Similarly, the Pydhonie police station, the Goan Institute building at Chira Bazar, Wilson College and Christ Church, Byculla, have been upgraded to IIB. Other structures, like the Byculla and Reay Road railway stations, Mount Mary basilica and Electric House (the headquarters of BEST Undertaking) have dropped to IIA.
Vikas Dilawari, conservation architect and member of the municipal heritage committee, explained the downgrading. “Can you compare the Reay Road and Byculla railway station buildings to the BMC headquarters and the Taj Mahal Hotel?” asked Dilawari. “We need to have a fool-proof method to give these buildings the right grading.”
Some of the changes in the listings are welcome.
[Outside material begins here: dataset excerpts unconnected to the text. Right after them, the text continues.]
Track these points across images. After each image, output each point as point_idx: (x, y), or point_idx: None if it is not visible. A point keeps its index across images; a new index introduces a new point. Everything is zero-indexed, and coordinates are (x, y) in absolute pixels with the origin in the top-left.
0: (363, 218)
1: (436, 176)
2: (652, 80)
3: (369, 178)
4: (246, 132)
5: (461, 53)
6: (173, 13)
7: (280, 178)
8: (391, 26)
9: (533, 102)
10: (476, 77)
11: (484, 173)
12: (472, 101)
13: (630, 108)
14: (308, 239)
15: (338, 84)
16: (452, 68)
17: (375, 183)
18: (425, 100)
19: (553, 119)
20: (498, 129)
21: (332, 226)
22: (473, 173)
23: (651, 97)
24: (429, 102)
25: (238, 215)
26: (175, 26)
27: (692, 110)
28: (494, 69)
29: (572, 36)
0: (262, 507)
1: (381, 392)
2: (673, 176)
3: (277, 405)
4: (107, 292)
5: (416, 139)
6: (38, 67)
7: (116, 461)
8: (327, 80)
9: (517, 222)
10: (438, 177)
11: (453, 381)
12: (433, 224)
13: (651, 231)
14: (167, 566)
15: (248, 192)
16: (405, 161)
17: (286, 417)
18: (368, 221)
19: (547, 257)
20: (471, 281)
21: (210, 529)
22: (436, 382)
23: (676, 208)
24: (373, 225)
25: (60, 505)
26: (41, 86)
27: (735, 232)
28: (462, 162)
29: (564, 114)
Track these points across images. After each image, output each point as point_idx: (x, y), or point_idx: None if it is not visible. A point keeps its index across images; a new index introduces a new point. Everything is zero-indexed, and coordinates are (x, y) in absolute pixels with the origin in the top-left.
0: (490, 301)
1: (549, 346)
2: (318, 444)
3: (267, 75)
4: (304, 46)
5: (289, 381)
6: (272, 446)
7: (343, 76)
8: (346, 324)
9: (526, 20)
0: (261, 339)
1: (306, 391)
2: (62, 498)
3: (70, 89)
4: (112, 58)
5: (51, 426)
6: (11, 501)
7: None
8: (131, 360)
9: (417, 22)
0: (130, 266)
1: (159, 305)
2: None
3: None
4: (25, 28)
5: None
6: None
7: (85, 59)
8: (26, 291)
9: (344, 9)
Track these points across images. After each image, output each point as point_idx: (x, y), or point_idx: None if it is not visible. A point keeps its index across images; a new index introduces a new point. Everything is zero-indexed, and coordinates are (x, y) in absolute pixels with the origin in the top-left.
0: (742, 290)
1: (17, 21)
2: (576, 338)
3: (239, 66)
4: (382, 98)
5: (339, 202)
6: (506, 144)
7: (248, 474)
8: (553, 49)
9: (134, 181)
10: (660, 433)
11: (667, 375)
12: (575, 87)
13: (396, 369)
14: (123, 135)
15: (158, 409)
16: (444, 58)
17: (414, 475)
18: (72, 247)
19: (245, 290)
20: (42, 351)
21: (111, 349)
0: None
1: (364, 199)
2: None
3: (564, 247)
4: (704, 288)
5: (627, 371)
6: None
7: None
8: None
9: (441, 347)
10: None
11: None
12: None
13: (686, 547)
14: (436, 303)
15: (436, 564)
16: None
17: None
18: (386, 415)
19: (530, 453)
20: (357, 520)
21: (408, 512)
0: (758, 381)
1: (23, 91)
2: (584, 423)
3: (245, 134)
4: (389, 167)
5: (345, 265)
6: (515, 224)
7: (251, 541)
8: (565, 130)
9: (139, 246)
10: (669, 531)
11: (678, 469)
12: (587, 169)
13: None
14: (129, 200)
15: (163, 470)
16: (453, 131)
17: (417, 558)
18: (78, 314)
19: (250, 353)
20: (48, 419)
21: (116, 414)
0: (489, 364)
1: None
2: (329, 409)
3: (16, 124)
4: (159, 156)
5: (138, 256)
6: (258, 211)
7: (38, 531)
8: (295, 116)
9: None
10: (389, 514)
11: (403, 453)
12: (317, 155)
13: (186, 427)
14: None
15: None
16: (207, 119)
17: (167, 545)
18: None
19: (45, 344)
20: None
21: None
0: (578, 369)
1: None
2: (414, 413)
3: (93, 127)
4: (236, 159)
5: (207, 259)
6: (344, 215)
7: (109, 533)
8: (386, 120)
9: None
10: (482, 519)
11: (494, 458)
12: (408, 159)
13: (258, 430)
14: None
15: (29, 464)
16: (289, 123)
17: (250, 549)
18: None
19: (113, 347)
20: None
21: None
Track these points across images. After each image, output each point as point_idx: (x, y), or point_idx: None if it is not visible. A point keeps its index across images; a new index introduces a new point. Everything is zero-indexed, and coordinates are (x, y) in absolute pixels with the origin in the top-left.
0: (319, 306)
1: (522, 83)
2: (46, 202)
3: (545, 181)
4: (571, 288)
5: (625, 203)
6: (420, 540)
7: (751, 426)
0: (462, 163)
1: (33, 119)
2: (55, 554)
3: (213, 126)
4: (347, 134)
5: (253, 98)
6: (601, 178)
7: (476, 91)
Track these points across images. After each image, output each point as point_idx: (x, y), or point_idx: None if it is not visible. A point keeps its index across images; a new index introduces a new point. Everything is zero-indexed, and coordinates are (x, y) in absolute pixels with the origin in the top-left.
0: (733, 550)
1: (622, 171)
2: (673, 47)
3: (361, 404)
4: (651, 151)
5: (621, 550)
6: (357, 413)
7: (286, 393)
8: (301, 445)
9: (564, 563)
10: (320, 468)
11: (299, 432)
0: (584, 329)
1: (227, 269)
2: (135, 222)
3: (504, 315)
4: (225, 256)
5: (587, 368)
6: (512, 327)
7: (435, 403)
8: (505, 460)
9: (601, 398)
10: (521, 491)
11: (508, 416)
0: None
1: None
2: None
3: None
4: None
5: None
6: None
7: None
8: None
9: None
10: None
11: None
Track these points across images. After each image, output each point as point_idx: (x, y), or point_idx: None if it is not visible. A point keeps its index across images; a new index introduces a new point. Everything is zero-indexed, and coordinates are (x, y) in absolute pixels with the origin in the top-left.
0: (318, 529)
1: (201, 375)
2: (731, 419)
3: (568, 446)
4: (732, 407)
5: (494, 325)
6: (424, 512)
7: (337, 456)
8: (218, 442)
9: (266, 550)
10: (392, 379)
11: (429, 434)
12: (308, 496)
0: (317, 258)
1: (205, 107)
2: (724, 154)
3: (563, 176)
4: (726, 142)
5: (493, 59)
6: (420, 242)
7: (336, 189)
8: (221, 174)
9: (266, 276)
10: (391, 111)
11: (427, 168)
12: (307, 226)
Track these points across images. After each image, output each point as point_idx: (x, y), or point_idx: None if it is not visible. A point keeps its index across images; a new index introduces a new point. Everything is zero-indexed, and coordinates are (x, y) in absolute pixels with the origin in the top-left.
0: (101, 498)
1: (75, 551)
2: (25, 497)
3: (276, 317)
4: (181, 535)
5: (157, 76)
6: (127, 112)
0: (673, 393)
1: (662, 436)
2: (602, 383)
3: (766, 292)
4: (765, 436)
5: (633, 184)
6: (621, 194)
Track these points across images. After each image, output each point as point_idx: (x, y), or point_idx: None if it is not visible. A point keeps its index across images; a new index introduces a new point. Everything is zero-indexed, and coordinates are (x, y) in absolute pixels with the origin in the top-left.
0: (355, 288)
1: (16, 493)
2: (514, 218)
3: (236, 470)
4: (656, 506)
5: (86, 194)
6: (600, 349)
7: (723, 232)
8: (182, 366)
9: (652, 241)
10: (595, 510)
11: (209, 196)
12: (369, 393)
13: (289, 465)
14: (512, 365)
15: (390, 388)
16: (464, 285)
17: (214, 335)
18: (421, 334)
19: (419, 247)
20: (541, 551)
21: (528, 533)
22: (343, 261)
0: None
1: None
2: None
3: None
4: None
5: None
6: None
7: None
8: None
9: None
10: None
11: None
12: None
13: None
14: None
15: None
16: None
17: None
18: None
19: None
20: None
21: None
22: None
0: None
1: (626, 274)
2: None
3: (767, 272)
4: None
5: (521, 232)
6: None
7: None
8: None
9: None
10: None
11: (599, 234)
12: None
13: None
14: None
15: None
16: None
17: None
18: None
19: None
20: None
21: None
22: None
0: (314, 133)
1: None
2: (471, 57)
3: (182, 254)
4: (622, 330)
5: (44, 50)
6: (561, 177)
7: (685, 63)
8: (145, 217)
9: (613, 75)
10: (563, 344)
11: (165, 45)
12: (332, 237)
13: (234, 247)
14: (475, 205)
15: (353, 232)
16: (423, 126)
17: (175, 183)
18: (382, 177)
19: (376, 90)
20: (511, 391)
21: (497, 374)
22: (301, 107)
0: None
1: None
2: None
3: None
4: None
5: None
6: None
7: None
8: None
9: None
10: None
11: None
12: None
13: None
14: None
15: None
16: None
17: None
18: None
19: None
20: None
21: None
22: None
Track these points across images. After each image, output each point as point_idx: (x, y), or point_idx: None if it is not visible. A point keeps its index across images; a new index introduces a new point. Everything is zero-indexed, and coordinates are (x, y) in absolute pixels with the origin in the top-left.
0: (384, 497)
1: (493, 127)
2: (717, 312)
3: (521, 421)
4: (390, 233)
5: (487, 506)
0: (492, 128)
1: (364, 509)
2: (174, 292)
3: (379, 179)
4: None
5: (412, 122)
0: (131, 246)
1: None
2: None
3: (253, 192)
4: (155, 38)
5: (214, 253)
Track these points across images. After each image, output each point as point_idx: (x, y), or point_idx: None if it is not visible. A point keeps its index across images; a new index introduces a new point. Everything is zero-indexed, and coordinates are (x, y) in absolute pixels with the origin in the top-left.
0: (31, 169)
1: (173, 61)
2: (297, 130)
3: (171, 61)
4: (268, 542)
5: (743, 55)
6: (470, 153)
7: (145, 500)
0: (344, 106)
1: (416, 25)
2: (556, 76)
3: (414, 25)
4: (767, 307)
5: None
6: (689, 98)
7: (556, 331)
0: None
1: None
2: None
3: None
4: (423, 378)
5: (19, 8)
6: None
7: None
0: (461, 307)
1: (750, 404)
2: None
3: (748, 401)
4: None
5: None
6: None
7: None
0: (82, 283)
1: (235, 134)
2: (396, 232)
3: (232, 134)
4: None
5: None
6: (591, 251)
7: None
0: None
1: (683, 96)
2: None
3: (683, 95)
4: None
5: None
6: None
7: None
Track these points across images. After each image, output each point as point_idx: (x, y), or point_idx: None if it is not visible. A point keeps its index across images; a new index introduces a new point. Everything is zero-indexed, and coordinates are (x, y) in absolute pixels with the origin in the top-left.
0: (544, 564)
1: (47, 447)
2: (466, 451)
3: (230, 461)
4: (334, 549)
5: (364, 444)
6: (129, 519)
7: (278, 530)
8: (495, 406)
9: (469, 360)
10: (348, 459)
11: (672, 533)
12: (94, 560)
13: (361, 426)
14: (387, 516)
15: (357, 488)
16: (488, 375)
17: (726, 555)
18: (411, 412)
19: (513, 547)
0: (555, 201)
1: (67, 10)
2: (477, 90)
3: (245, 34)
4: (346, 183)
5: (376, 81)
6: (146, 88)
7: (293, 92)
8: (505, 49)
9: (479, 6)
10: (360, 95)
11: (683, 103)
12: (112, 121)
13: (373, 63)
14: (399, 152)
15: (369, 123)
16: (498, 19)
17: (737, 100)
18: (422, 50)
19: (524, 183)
The Sardar Griha Guest House building , near Crawford Market, a building that has association with Lokmanya Tilak – he lived there for some time - has moved from grade III to IIB, giving it a higher level of protection from obliteration; but Godfrey Pimenta, a lawyer who has studied the listings, said he has reasons to believe that the grading is done arbitrarily. “I can vouch for that,” he said, giving the example of well-preserved cottages in East Indian enclaves such as Bamanwada near Sahar that have been left out of the list, while precincts like Khotachiwadi in Girgaum, that have similar houses, have been protected by heritage laws.
Conservation architect Chetan Raikar, a former member of the Mumbai Metropolitan Region Heritage Conservation Committee, said any classification is subject to the personal opinion of the architect.
“The Committee (MMRHCC) appoints architects who do the listings of structures that need protection. A lot of technique and hard work goes in to the listing,” said Raikar, part of the restoration plan of Chhatrapati Shivaji Terminus. “But in every case it is the individual’s perception. So it is always a biased opinion.”